Dulwich’s face turned nearly black with fury. “I am not in love with her, you ass,” he hissed. “I want her father’s money, and she, I suppose, wants to be a viscountess. When we marry, I shall be able to settle all my debts, including that little bet of ours. Look here, Wayborn, if you start spreading it around that I’m marrying for love, I shall have to call you out.”
“Steady on,” said Cary, stifling a laugh. “I shan’t tell a soul you’re after her money. After all, if you don’t get her money, I may never get mine.”
“What are you doing there, you damn fool?” his lordship suddenly snarled.
Abigail nearly jumped out of her skin. But Dulwich had not discovered her hiding place; he was addressing Mr. Eldridge. “Imbecile! You’re putting my name at the bottom of the list. Who is entitled to come before my Lord Dulwich? The Misses Brandon? I think not.”

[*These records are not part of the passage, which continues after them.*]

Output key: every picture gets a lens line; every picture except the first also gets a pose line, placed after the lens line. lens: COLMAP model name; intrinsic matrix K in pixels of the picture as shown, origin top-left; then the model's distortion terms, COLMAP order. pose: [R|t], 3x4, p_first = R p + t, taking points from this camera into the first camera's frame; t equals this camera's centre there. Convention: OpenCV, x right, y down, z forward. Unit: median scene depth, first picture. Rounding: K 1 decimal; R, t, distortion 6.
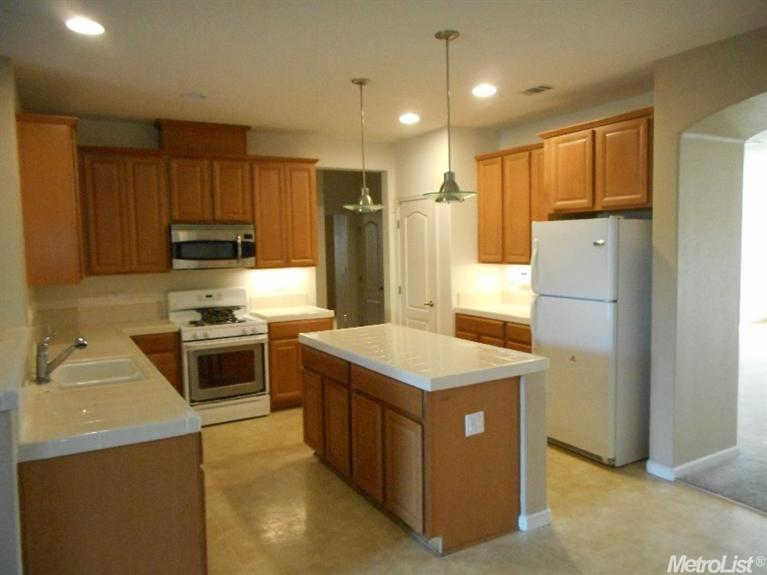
lens RADIAL K [[568.7, 0, 384.6], [0, 568.7, 283.1], [0, 0, 1]] dist [-0.023888, -0.002218]
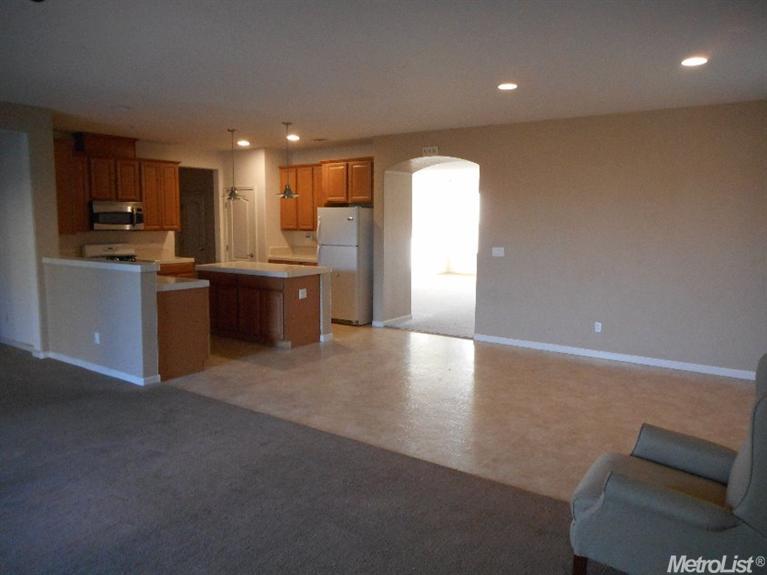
lens RADIAL K [[568.7, 0, 382.0], [0, 568.7, 285.6], [0, 0, 1]] dist [-0.023888, -0.002218]
pose [[0.908102, -0.021939, 0.418175, -0.344304], [0.005539, 0.999169, 0.040391, 0.078931], [-0.418713, -0.034363, 0.907468, -0.831810]]
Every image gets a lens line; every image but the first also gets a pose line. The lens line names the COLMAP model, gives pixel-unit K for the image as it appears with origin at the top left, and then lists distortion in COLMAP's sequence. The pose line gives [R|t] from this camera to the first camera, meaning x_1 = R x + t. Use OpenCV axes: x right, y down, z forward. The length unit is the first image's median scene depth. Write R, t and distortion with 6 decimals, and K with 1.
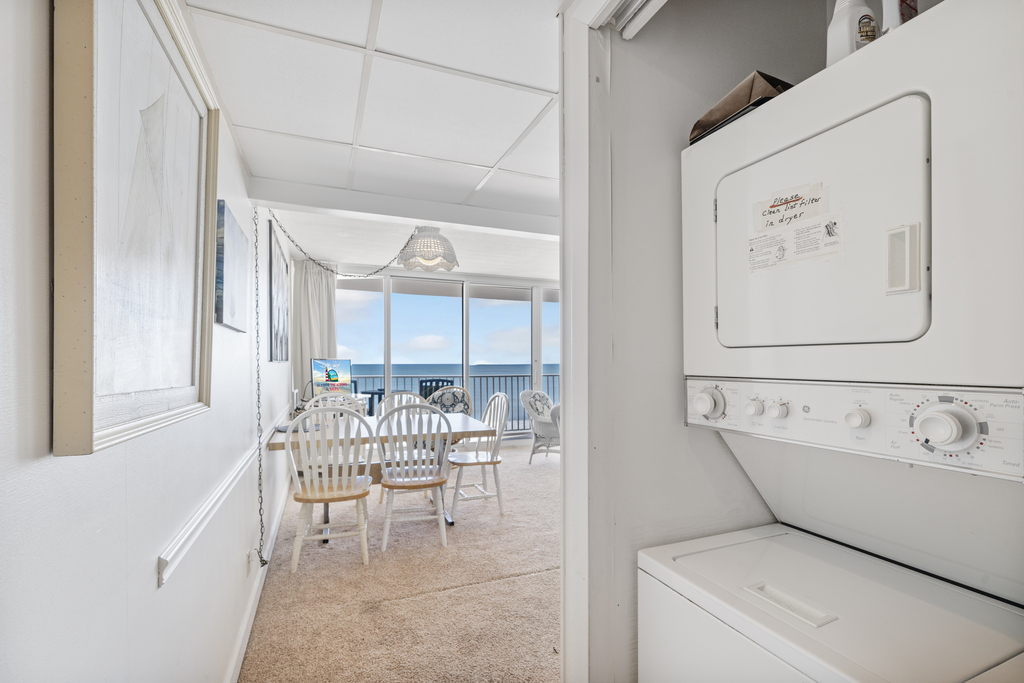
lens RADIAL K [[443.8, 0, 504.6], [0, 443.8, 361.2], [0, 0, 1]] dist [-0.001901, -0.000397]
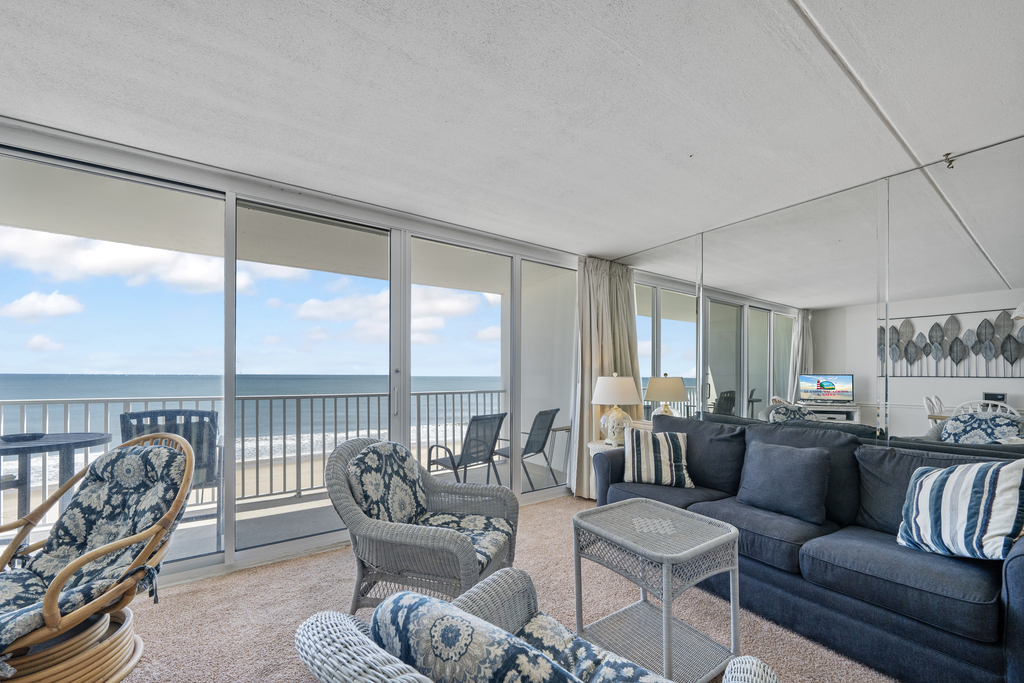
lens RADIAL K [[382.3, 0, 506.6], [0, 382.3, 369.8], [0, 0, 1]] dist [-0.009184, 0.000274]
pose [[0.978526, 0.006260, 0.206030, 0.120562], [-0.004488, 0.999949, -0.009065, 0.000986], [-0.206076, 0.007946, 0.978504, 0.626702]]
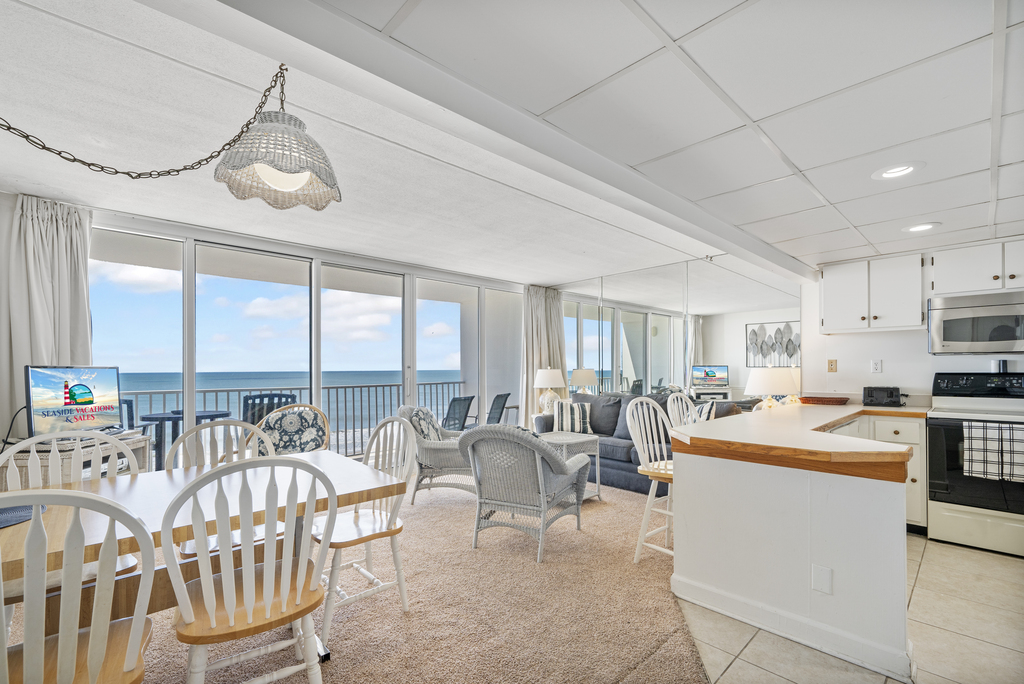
lens RADIAL K [[443.8, 0, 504.6], [0, 443.8, 361.7], [0, 0, 1]] dist [-0.001901, -0.000397]
pose [[0.934495, -0.001314, 0.355975, -0.063111], [0.005370, 0.999931, -0.010405, -0.002132], [-0.355936, 0.011635, 0.934438, 0.228907]]
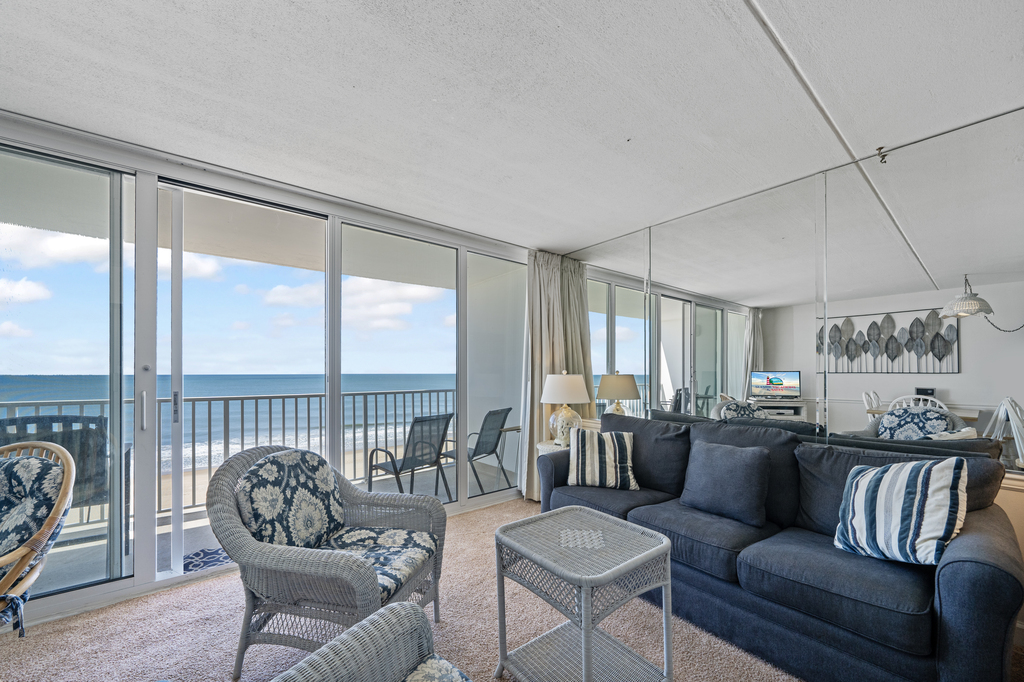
lens RADIAL K [[379.4, 0, 507.9], [0, 379.4, 366.9], [0, 0, 1]] dist [-0.008350, -0.000551]
pose [[0.960191, 0.002997, 0.279327, 0.169792], [0.000419, 0.999926, -0.012169, 0.001032], [-0.279342, 0.011801, 0.960119, 0.651276]]
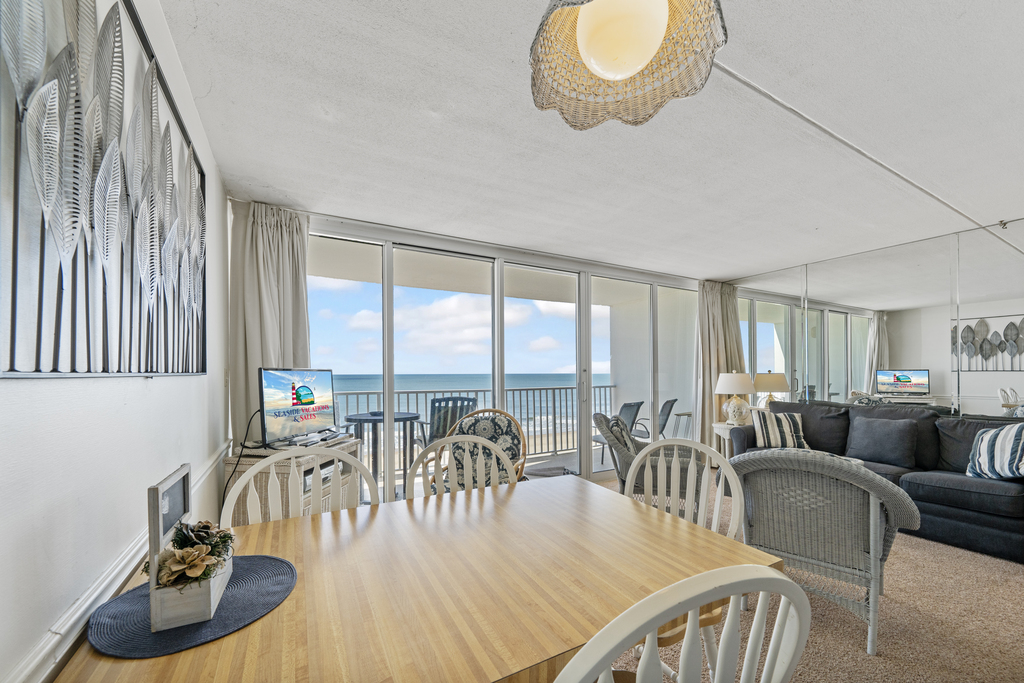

As Mr. Eldridge watched in dismay, his lordship seized the book and proceeded to cross out the Misses Brandon in order to insert his own name at the top of the page. “I shall make all my friends aware of the staff’s impertinence,” said Dulwich, jerking on his gloves, “and I predict that Hatchard’s will be out of business in a month’s time!”
He paused, as though waiting for Mr. Eldridge to seek to detain him, and then Abigail heard the doorbell ring as his lordship left the shop. A moment or two passed before she felt safe enough to lift her head. Mr. Wayborn was leaning across the counter looking down at her. “You can come out now, monkey,” he said lightly. “The nasty man has gone away.”
Abigail climbed to her feet. “I daresay you think me rather childish,” she stammered, “but I simply can’t bear scenes. It would have been so very embarrassing to see him.”
Cary took her hand and led her around the counter. “I think you did exactly right,” he said. “I only wish I had the courage to run and hide whenever I see the old Pudding-face.”